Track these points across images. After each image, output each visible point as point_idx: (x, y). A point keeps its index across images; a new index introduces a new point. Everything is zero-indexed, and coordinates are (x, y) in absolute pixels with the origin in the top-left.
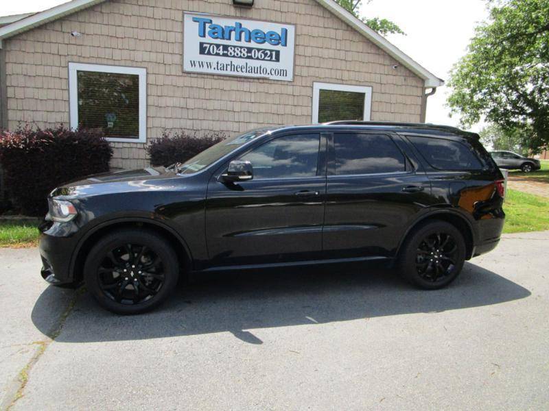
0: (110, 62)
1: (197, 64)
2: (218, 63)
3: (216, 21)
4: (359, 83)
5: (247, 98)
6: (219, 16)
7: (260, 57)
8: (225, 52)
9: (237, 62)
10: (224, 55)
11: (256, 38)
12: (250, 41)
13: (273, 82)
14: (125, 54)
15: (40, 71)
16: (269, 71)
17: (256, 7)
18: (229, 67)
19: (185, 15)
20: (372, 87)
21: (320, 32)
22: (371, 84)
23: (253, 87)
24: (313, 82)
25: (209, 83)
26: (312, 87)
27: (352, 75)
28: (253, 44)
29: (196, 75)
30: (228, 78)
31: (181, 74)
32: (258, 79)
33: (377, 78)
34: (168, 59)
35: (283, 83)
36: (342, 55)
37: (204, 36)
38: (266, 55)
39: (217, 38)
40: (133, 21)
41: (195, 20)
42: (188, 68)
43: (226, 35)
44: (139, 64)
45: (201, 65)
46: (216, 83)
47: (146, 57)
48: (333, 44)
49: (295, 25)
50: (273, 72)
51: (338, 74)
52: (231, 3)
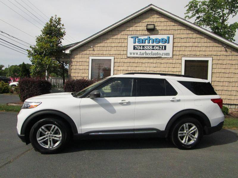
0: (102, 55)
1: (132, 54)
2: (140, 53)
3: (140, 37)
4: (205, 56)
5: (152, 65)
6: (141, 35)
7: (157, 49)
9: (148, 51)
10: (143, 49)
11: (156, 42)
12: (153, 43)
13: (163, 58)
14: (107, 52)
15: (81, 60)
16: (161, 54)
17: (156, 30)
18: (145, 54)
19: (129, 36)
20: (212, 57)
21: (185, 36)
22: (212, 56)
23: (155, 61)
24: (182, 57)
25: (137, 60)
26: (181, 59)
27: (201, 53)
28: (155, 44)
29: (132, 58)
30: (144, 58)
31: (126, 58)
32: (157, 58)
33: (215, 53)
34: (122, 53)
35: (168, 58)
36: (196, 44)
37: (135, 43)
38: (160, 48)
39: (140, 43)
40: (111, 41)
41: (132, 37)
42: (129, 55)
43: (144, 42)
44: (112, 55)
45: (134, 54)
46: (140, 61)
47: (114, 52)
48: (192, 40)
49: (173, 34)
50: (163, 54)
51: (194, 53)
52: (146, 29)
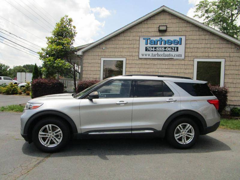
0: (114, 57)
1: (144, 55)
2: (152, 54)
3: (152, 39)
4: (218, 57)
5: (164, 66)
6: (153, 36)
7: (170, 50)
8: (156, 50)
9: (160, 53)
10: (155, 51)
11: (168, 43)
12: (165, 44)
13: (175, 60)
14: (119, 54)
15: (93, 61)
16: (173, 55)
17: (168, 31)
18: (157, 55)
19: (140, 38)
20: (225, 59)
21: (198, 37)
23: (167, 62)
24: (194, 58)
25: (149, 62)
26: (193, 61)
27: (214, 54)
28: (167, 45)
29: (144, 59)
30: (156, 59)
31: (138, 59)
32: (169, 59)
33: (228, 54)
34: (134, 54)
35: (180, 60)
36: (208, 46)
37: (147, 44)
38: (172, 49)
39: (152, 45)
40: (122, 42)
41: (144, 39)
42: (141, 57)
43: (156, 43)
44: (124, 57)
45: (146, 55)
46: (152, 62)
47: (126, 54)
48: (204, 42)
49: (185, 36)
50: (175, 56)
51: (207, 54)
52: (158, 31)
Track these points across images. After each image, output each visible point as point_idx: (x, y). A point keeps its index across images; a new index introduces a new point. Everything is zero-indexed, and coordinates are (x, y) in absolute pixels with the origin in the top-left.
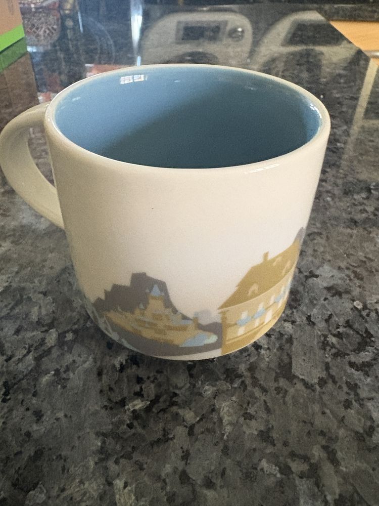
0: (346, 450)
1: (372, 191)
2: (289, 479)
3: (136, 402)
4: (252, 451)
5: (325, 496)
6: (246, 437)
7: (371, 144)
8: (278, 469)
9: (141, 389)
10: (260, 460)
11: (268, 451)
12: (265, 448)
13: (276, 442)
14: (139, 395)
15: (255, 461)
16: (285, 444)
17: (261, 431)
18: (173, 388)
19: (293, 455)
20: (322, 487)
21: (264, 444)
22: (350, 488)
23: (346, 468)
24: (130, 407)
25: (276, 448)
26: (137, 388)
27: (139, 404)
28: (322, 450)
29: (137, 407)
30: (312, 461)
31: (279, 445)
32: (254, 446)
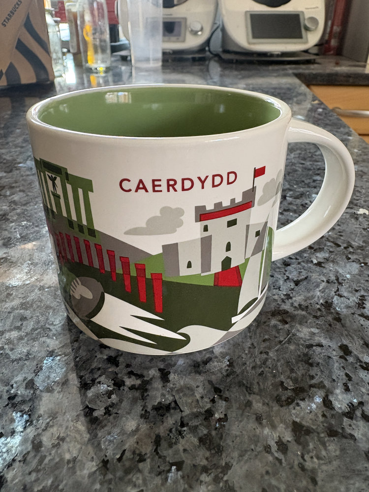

§ **What you should do**:
Retype the data shown above exactly, excluding any picture it contains.

§ **Problem solution**:
Track these points across images. After each image, output each visible point as point_idx: (x, y). A point keeps its index across images; a new index introduces a new point. Everything is zero-indexed, and coordinates are (x, y) in absolute pixels with the origin in the top-left.
0: (110, 62)
1: (197, 64)
2: (218, 63)
3: (216, 21)
4: (359, 83)
5: (247, 98)
6: (219, 16)
7: (260, 57)
8: (225, 52)
9: (237, 62)
10: (224, 55)
11: (256, 38)
12: (250, 41)
13: (273, 82)
14: (125, 54)
15: (40, 71)
16: (269, 71)
17: (256, 7)
18: (229, 67)
19: (185, 15)
20: (372, 87)
21: (320, 32)
22: (371, 84)
23: (253, 87)
24: (313, 82)
25: (209, 83)
26: (312, 87)
27: (352, 75)
28: (253, 44)
29: (196, 75)
30: (228, 78)
31: (181, 74)
32: (258, 79)
33: (377, 78)
34: (168, 59)
35: (283, 83)
36: (342, 55)
37: (204, 36)
38: (266, 55)
39: (217, 38)
40: (133, 21)
41: (195, 20)
42: (188, 68)
43: (226, 35)
44: (139, 64)
45: (201, 65)
46: (216, 83)
47: (146, 57)
48: (333, 44)
49: (295, 25)
50: (273, 72)
51: (338, 74)
52: (231, 3)
0: (102, 55)
1: (132, 54)
2: (140, 53)
3: (140, 37)
4: (205, 56)
5: (152, 65)
6: (141, 35)
7: (157, 49)
9: (148, 51)
10: (143, 49)
11: (156, 42)
12: (153, 43)
13: (163, 58)
14: (107, 52)
15: (81, 60)
16: (161, 54)
17: (156, 30)
18: (145, 54)
19: (129, 36)
20: (212, 57)
21: (185, 36)
22: (212, 56)
23: (155, 61)
24: (182, 57)
25: (137, 60)
26: (181, 59)
27: (201, 53)
28: (155, 44)
29: (132, 58)
30: (144, 58)
31: (126, 58)
32: (157, 58)
33: (215, 53)
34: (122, 53)
35: (168, 58)
36: (196, 44)
37: (135, 43)
38: (160, 48)
39: (140, 43)
40: (111, 41)
41: (132, 37)
42: (129, 55)
43: (144, 42)
44: (112, 55)
45: (134, 54)
46: (140, 61)
47: (114, 52)
48: (192, 40)
49: (173, 34)
50: (163, 54)
51: (194, 53)
52: (146, 29)
0: (114, 57)
1: (144, 55)
2: (152, 54)
3: (152, 39)
4: (218, 57)
5: (164, 66)
6: (153, 36)
7: (170, 50)
8: (156, 50)
9: (160, 53)
10: (155, 51)
11: (168, 43)
12: (165, 44)
13: (175, 60)
14: (119, 54)
15: (93, 61)
16: (173, 55)
17: (168, 31)
18: (157, 55)
19: (140, 38)
20: (225, 59)
21: (198, 37)
23: (167, 62)
24: (194, 58)
25: (149, 62)
26: (193, 61)
27: (214, 54)
28: (167, 45)
29: (144, 59)
30: (156, 59)
31: (138, 59)
32: (169, 59)
33: (228, 54)
34: (134, 54)
35: (180, 60)
36: (208, 46)
37: (147, 44)
38: (172, 49)
39: (152, 45)
40: (122, 42)
41: (144, 39)
42: (141, 57)
43: (156, 43)
44: (124, 57)
45: (146, 55)
46: (152, 62)
47: (126, 54)
48: (204, 42)
49: (185, 36)
50: (175, 56)
51: (207, 54)
52: (158, 31)
Track these points across images. After each image, output each visible point as point_idx: (x, y). A point keeps its index across images; a new index introduces a new point. Everything is zero-indexed, and coordinates are (x, y) in absolute pixels with the origin in the top-left.
0: (346, 450)
1: (372, 191)
2: (289, 479)
3: (136, 402)
4: (252, 451)
5: (325, 496)
6: (246, 437)
7: (371, 144)
8: (278, 469)
9: (141, 389)
10: (260, 460)
11: (268, 451)
12: (265, 448)
13: (276, 442)
14: (139, 395)
15: (255, 461)
16: (285, 444)
17: (261, 431)
18: (173, 388)
19: (293, 455)
20: (322, 487)
21: (264, 444)
22: (350, 488)
23: (346, 468)
24: (130, 407)
25: (276, 448)
26: (137, 388)
27: (139, 404)
28: (322, 450)
29: (137, 407)
30: (312, 461)
31: (279, 445)
32: (254, 446)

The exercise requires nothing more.